Anita White is not a surgeon. But life threw her some unexpected twists and turns. And before she knew it, Anita learned more about surgical procedures than she ever imagined.
First she had a mastectomy. Reconstructive breast surgery was next. Five days later was an emergency appendectomy. Then more reconstructive surgery.
So when Anita’s doctor, Jon Fackler MD found a cyst and recommended a hysterectomy, Anita was understandably shaken. “I had been through enough. I didn’t think I could muster the strength to undergo another surgery,” she says.
But this surgery would be different. “The nurse called. They wanted to use a da Vinci robot to perform my hysterectomy.” Before consenting, Anita did some research. She learned that robotic-assisted surgery is less invasive, and the recovery period much faster, than other surgery methods.

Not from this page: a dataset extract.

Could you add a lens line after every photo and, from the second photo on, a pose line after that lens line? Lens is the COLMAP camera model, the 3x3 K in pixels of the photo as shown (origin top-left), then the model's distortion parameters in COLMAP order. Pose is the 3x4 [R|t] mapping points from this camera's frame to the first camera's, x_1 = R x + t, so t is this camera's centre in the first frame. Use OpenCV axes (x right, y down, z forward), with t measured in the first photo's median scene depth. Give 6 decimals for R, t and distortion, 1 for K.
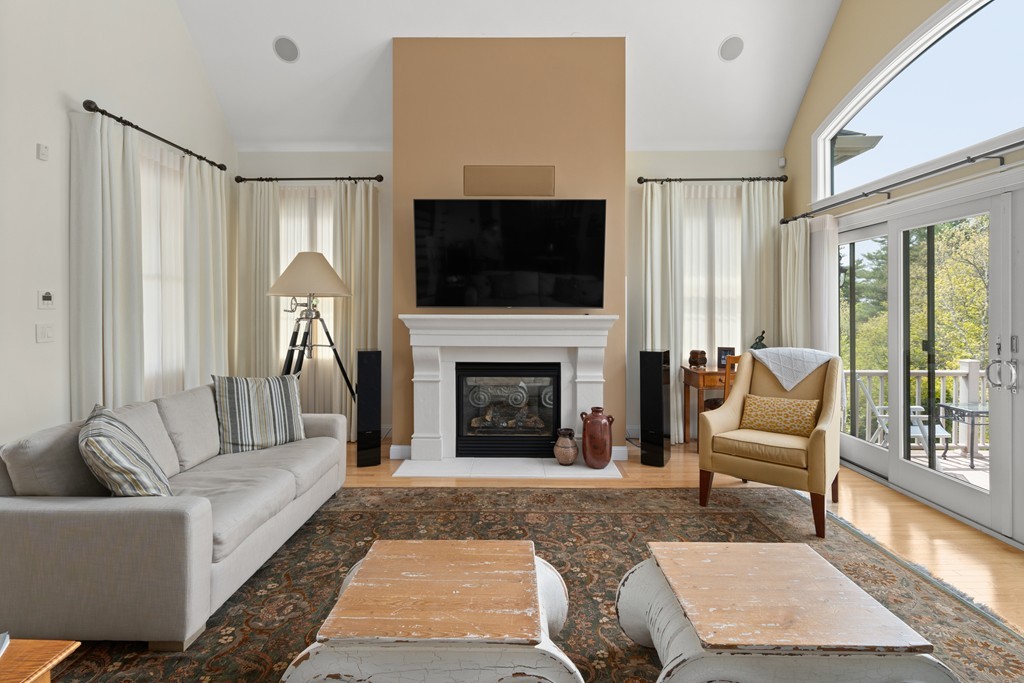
lens RADIAL K [[483.4, 0, 514.8], [0, 483.4, 313.0], [0, 0, 1]] dist [0.001122, 0.001714]
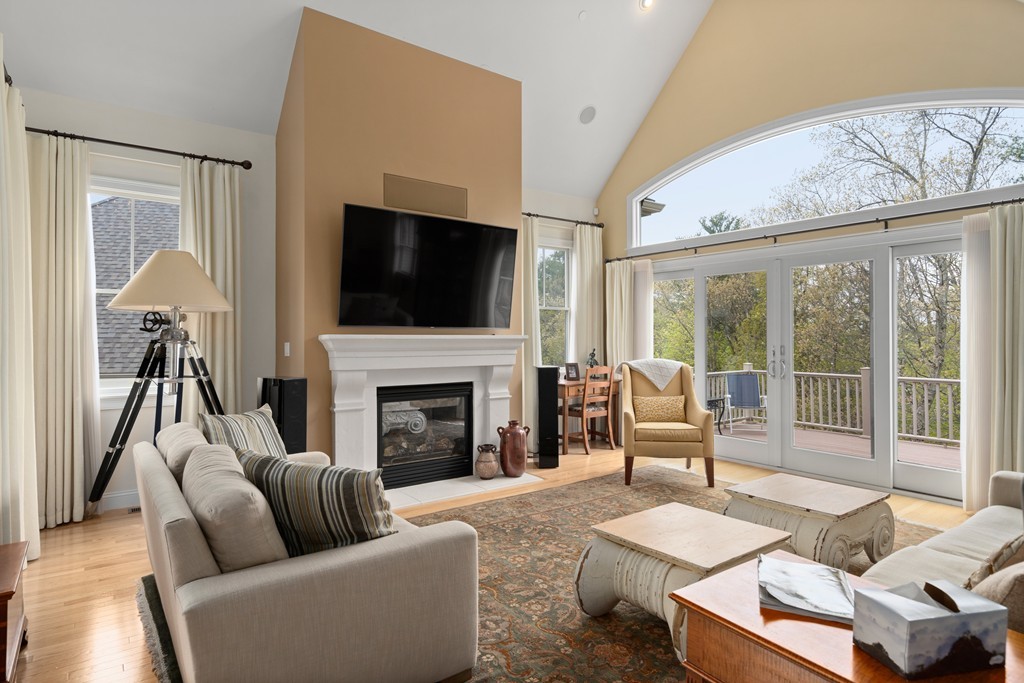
lens RADIAL K [[532.8, 0, 507.7], [0, 532.8, 337.9], [0, 0, 1]] dist [0.004900, 0.001016]
pose [[0.812392, -0.003475, 0.583101, -0.518928], [0.004381, 0.999990, -0.000144, 0.010506], [-0.583095, 0.002672, 0.812399, 0.040272]]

Although nervous, Anita agreed to the robot.
The following Friday Anita walked into Bethesda North Hospital for her 8:30 a.m. procedure. By 4 p.m. the same day she was back home. By the next afternoon she was back to walking the wooded trails behind her Lebanon home.

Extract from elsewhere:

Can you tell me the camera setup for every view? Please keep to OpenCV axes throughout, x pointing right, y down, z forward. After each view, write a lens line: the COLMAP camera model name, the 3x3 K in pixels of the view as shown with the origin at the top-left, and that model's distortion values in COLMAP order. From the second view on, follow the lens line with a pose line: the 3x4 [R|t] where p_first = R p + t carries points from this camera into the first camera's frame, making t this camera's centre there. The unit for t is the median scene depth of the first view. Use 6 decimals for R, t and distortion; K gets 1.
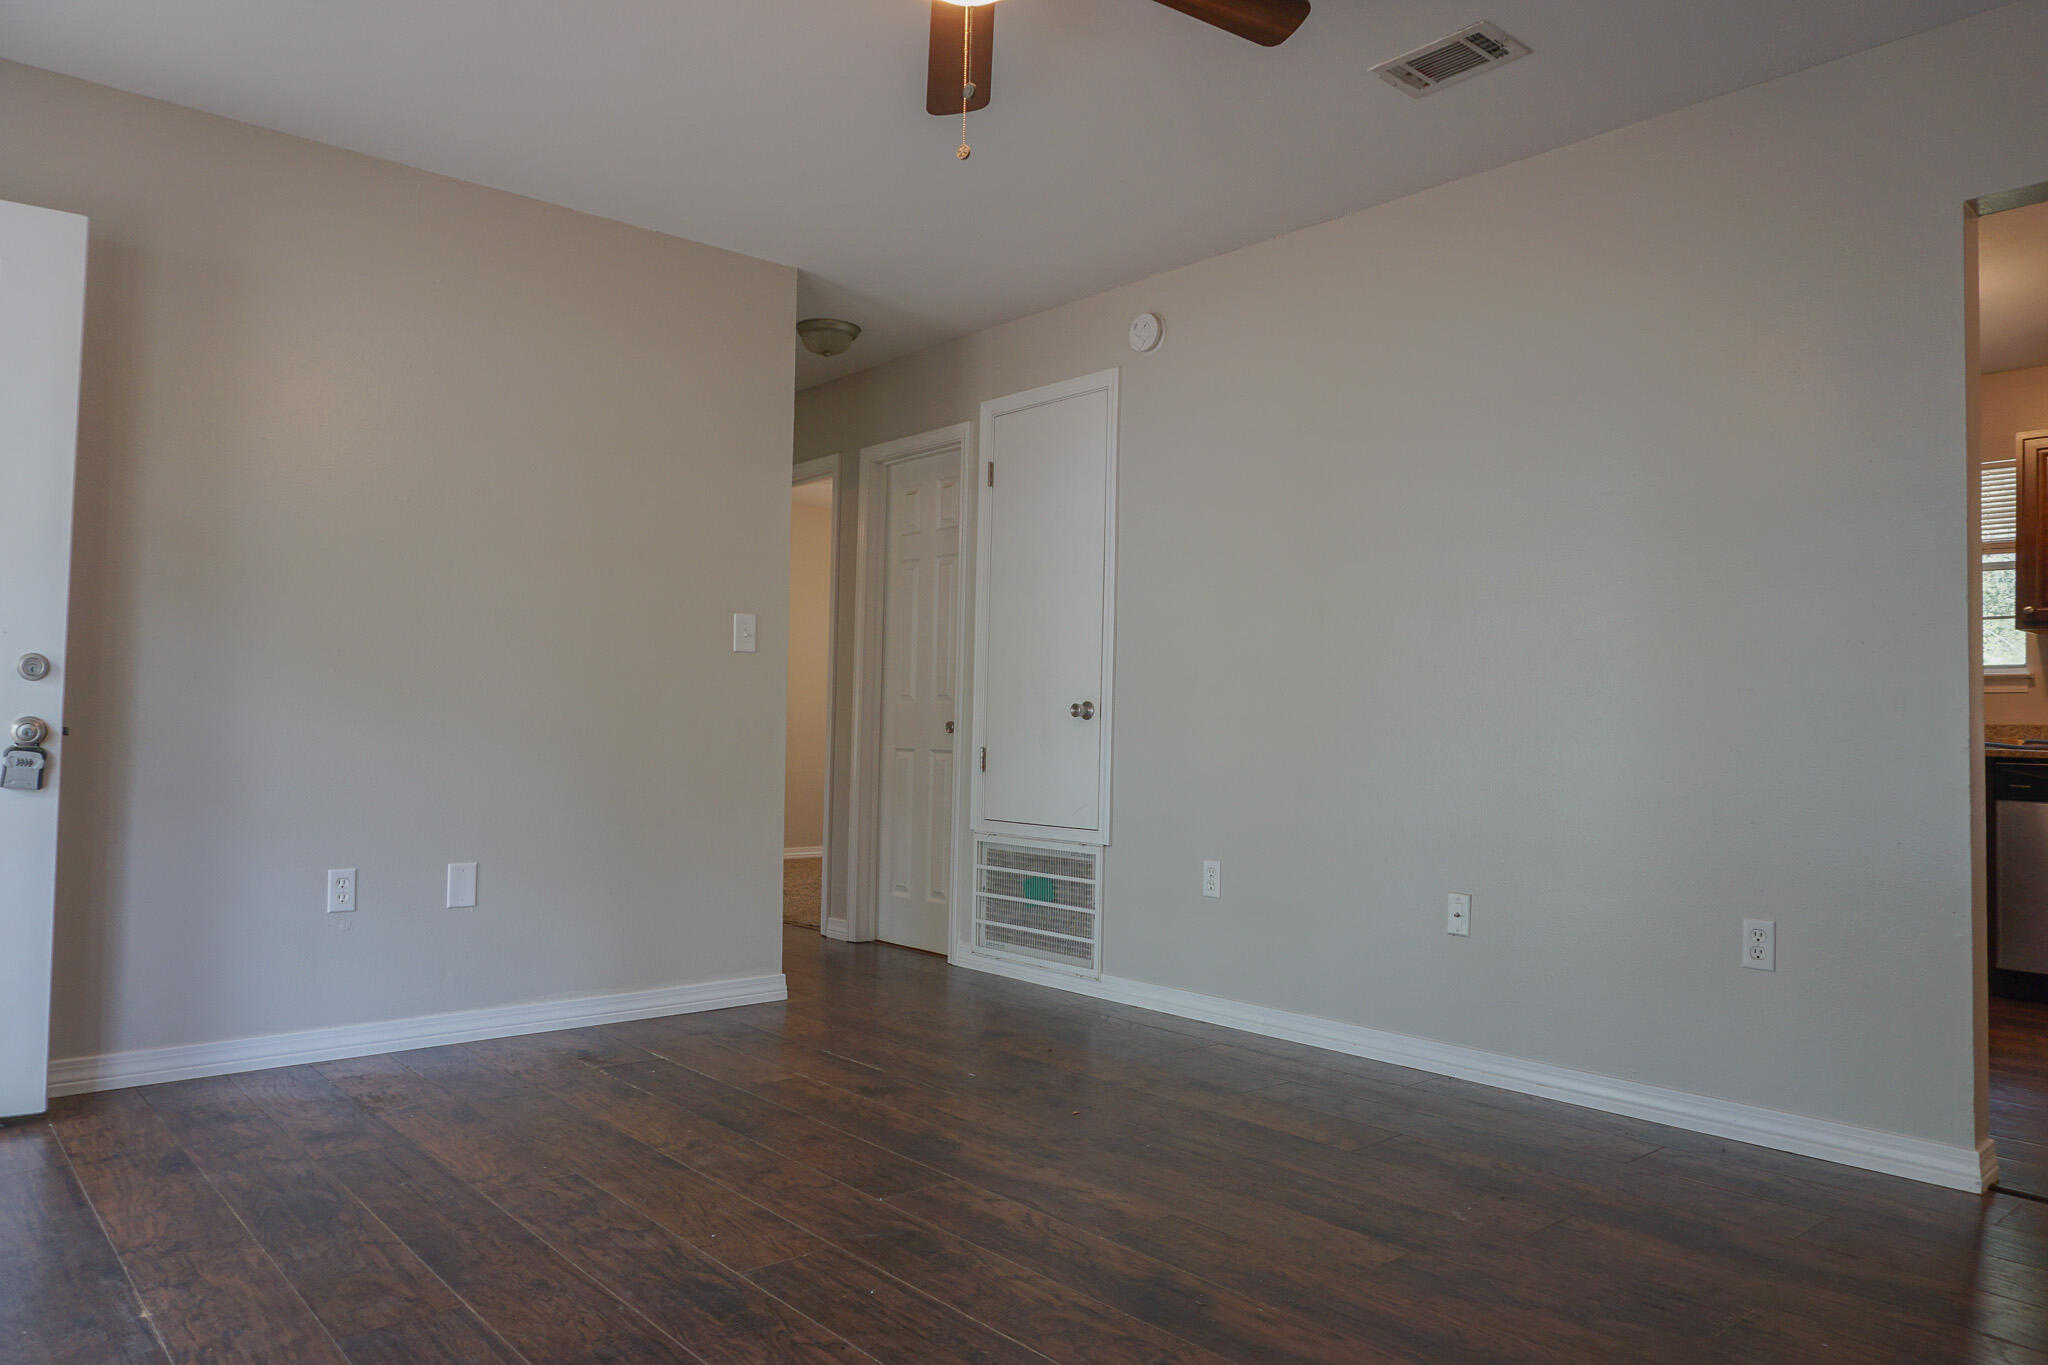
lens RADIAL K [[1374.3, 0, 1030.9], [0, 1374.3, 690.4], [0, 0, 1]] dist [-0.038597, 0.027083]
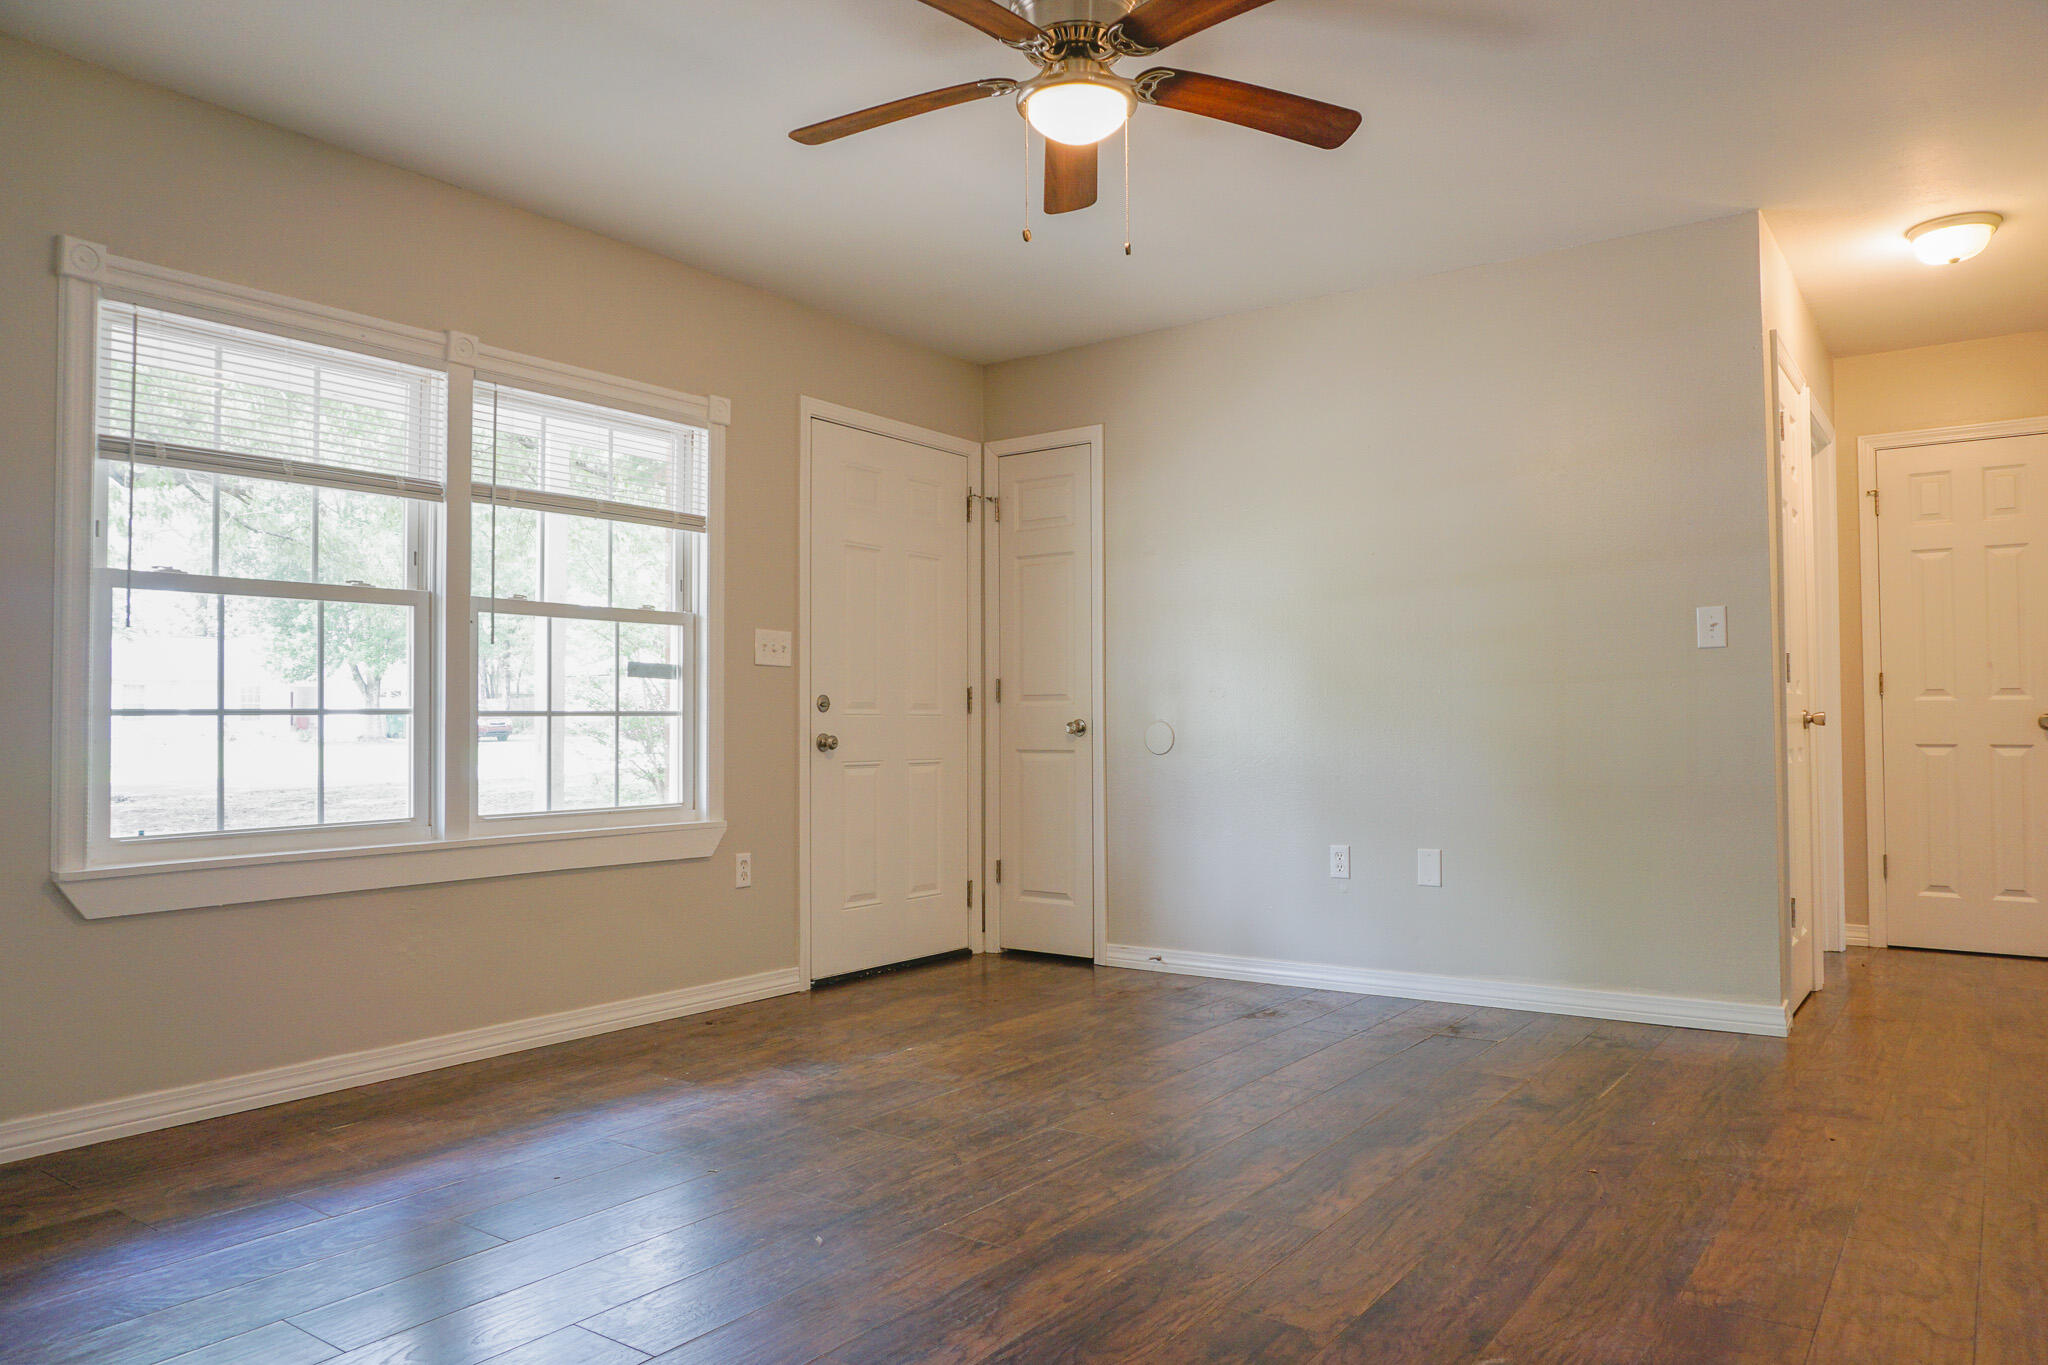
lens RADIAL K [[1374.3, 0, 1010.3], [0, 1374.3, 692.2], [0, 0, 1]] dist [-0.038597, 0.027083]
pose [[0.215645, -0.040593, -0.975628, 1.147080], [0.046483, 0.998430, -0.031267, 0.016583], [0.975365, -0.038608, 0.217193, 0.644299]]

“I’ve had dental work that was worse than my hysterectomy,” she laughs. Four tiny incisions was all it took to remove her uterus, ovaries and fallopian tubes. “Dr. Fackler used glue to close the incisions,” says Anita. “No stitches!” She had to remind herself to take pain killers. “I forced myself to take it easy for a few days. It really was amazing.”
Within two weeks of the surgery, Anita was back to walking four miles a day, and to driving her second grader, Elizabeth, to and from school. “I feel incredible,” she reports, “but at the same time, I’m hoping there are no more surgeries in my future!”